The inquiries established that a number of the participants in the Service Volunteer Programme claimed to have been tricked into taking part in experiments. Some also claimed to have suffered long-term illness or injury as a result of the experiments.

The investigation covered the period from 1939 to 1989 and lasted for five years. Its thirteen members interviewed over 700 ex-servicemen or their relatives. The British Government provided the constabulary with an additional £870,000 towards the costs.

At least 20,000 servicemen participated as volunteers in testing at Porton Down, and records survive from 1942 onwards.
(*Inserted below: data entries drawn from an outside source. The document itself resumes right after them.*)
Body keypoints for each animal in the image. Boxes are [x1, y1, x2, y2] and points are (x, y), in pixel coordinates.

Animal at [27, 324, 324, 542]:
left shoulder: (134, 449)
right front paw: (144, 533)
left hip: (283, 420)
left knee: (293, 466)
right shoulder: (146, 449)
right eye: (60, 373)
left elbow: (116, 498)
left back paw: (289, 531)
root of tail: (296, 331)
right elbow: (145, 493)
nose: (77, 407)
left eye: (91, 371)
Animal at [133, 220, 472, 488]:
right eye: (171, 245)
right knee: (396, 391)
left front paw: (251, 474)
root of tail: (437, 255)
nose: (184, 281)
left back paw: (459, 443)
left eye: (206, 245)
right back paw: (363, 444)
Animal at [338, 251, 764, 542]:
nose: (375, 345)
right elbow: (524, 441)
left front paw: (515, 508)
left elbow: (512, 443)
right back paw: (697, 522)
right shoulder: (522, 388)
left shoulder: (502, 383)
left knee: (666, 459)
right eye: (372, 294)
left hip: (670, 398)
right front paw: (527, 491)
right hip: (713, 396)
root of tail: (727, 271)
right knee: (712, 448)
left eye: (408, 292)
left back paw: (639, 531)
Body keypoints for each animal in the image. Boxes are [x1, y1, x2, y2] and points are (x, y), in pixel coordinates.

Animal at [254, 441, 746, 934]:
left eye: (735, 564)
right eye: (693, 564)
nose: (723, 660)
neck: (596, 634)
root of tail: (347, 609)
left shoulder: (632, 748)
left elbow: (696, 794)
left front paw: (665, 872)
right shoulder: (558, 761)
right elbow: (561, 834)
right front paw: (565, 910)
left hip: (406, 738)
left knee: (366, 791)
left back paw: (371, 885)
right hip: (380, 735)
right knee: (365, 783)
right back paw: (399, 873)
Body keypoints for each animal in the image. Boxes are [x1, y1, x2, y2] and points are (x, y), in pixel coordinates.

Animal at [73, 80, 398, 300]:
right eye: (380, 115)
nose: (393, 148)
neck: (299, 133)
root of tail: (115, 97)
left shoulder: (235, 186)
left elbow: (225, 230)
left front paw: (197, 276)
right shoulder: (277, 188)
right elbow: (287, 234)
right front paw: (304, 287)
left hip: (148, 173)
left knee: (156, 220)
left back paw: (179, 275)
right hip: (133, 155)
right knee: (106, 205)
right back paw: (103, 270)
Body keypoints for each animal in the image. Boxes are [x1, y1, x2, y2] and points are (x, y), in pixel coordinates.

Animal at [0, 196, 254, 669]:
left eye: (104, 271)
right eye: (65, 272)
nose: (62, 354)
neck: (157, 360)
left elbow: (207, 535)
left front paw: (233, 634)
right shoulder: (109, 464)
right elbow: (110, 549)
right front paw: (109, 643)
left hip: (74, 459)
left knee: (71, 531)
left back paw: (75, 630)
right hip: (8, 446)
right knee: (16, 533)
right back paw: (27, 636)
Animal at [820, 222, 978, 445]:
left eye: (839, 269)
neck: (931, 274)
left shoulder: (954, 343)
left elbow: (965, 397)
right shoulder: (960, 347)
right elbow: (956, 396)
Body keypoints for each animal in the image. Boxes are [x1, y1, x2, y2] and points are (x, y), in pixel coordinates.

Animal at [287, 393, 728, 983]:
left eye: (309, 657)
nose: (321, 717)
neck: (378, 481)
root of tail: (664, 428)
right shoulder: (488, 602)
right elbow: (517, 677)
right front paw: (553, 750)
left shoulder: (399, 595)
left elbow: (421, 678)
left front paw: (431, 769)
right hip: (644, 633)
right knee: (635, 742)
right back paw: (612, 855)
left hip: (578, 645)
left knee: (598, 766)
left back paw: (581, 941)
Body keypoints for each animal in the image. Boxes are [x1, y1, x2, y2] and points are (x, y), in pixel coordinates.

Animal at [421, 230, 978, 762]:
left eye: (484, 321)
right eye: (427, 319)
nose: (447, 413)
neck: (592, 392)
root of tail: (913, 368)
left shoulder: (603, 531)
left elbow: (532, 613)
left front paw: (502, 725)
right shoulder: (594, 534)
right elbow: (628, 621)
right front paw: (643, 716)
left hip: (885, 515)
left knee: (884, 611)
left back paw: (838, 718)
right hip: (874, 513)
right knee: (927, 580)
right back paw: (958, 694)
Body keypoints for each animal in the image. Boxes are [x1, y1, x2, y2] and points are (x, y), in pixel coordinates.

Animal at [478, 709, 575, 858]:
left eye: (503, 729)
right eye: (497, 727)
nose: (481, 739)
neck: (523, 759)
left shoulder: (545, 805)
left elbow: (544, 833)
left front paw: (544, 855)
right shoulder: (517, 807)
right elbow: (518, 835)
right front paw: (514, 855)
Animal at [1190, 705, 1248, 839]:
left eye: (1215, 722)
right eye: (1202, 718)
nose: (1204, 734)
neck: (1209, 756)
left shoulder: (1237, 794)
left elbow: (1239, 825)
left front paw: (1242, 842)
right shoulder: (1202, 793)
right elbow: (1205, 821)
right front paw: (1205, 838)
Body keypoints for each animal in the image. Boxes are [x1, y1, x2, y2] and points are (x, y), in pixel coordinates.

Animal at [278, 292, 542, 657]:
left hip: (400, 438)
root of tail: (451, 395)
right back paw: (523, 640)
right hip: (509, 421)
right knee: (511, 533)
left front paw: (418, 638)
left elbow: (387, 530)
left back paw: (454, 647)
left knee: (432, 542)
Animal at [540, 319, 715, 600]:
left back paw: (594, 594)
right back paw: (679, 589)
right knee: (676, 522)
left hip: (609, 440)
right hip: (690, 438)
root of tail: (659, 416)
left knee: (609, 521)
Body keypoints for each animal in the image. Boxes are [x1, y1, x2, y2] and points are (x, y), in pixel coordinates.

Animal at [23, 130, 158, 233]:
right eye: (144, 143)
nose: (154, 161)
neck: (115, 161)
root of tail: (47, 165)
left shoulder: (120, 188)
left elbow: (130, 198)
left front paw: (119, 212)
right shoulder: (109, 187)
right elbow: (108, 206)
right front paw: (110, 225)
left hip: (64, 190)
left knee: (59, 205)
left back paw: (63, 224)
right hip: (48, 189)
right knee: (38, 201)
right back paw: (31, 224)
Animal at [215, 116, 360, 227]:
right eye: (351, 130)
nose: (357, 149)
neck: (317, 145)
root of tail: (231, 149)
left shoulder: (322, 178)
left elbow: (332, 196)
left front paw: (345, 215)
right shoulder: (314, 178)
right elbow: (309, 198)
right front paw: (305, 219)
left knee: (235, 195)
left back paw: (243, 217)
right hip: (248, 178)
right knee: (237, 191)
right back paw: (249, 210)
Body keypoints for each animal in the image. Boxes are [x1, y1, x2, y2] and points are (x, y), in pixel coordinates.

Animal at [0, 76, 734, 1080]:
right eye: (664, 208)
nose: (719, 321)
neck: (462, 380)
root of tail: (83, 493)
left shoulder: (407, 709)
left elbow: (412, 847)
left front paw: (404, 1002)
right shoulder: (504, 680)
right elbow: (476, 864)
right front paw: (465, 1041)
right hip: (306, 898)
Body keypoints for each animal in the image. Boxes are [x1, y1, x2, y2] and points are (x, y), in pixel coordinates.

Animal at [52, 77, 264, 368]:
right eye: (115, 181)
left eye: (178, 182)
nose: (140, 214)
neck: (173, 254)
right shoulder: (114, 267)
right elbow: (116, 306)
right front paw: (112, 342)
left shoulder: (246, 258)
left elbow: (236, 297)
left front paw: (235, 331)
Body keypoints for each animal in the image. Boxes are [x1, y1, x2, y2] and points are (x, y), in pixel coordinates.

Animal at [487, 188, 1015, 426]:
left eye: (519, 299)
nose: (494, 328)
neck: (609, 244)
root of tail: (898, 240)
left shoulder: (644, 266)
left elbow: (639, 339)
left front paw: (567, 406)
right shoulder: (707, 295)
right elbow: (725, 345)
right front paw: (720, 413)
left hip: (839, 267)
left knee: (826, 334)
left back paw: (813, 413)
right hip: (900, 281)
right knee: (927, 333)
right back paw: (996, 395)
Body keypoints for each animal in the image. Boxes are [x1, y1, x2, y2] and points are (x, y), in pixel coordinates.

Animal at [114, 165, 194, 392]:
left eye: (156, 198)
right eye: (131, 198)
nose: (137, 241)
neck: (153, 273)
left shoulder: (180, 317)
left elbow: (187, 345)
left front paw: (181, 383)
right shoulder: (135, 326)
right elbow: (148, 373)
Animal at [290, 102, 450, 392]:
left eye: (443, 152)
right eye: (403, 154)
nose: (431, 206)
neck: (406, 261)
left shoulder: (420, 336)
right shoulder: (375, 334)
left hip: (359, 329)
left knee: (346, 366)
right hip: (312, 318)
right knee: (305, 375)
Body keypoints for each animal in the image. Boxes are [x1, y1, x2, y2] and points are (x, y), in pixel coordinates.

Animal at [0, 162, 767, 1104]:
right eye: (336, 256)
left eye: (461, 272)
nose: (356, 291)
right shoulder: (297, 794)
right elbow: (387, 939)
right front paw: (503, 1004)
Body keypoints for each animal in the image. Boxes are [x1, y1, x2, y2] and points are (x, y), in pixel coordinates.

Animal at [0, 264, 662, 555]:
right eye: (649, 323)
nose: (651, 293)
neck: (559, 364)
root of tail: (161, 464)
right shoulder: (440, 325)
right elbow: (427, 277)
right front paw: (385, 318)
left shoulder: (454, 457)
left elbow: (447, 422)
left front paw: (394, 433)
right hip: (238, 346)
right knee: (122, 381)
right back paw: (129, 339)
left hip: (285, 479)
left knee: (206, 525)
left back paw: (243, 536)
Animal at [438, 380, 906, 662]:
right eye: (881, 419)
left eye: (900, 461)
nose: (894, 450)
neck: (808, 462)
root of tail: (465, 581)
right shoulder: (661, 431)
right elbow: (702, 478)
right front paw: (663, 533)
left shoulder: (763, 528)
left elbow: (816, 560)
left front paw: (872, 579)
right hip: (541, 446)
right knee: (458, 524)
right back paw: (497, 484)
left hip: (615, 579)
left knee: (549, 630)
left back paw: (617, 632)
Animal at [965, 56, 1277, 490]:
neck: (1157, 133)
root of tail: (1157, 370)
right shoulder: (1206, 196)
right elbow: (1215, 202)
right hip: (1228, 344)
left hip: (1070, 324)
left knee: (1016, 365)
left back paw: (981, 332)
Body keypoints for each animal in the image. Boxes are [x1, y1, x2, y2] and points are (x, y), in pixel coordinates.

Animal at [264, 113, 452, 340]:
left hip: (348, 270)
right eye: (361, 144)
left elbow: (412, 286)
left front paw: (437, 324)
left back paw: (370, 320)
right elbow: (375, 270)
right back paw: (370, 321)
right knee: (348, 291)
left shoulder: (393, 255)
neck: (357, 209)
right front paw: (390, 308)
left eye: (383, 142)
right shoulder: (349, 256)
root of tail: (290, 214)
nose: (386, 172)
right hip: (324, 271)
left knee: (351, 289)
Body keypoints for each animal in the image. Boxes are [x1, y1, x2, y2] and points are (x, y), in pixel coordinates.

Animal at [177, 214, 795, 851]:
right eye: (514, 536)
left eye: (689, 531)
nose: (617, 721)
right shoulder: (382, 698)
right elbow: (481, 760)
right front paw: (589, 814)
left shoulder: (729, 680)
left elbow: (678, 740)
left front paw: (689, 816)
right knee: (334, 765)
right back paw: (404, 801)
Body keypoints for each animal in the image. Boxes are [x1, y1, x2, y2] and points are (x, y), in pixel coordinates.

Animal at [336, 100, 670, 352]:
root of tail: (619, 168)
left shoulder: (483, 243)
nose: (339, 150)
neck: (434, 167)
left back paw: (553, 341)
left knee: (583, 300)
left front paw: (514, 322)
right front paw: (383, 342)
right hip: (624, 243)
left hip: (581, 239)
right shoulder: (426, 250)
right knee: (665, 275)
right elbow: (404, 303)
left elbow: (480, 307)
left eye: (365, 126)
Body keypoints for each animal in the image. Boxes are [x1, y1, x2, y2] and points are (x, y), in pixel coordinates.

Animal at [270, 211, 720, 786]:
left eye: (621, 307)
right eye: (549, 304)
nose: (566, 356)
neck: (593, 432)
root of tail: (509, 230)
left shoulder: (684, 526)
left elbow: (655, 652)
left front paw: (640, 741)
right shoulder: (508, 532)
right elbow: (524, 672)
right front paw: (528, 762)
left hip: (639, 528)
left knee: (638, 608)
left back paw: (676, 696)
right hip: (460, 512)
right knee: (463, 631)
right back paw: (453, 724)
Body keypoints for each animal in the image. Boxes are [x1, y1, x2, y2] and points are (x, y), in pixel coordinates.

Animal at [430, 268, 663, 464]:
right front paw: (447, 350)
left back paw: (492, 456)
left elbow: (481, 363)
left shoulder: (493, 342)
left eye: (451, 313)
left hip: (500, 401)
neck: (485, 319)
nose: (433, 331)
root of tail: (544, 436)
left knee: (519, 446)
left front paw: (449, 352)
The Second World War was the peak period for testing, and much of this concerned mustard gas, with as many as 8,000 volunteers being exposed. After 1945, testing shifted to nerve agents, and used around 3,400 volunteers (although they may not all have been exposed). In the 1960s, smaller scale experiments took place with non-lethal agents such as LSD and glycollates, and later testing focused on countermeasures such as pyridostigmine bromide which is a pre-treatment for nerve agents.

The constabulary developed 25 cases for possible prosecution, of which eight were forwarded to the Crown Prosecution Service. Subsequently, the CPS decided that there would be no prosecutions of scientists involved in the tests. The CPS decision was reviewed following the verdict of unlawful killing at the inquest in November 2004 into the death on 6 May 1953 of volunteer Ronald Maddison. In June 2006, the CPS confirmed that there would be no prosecutions.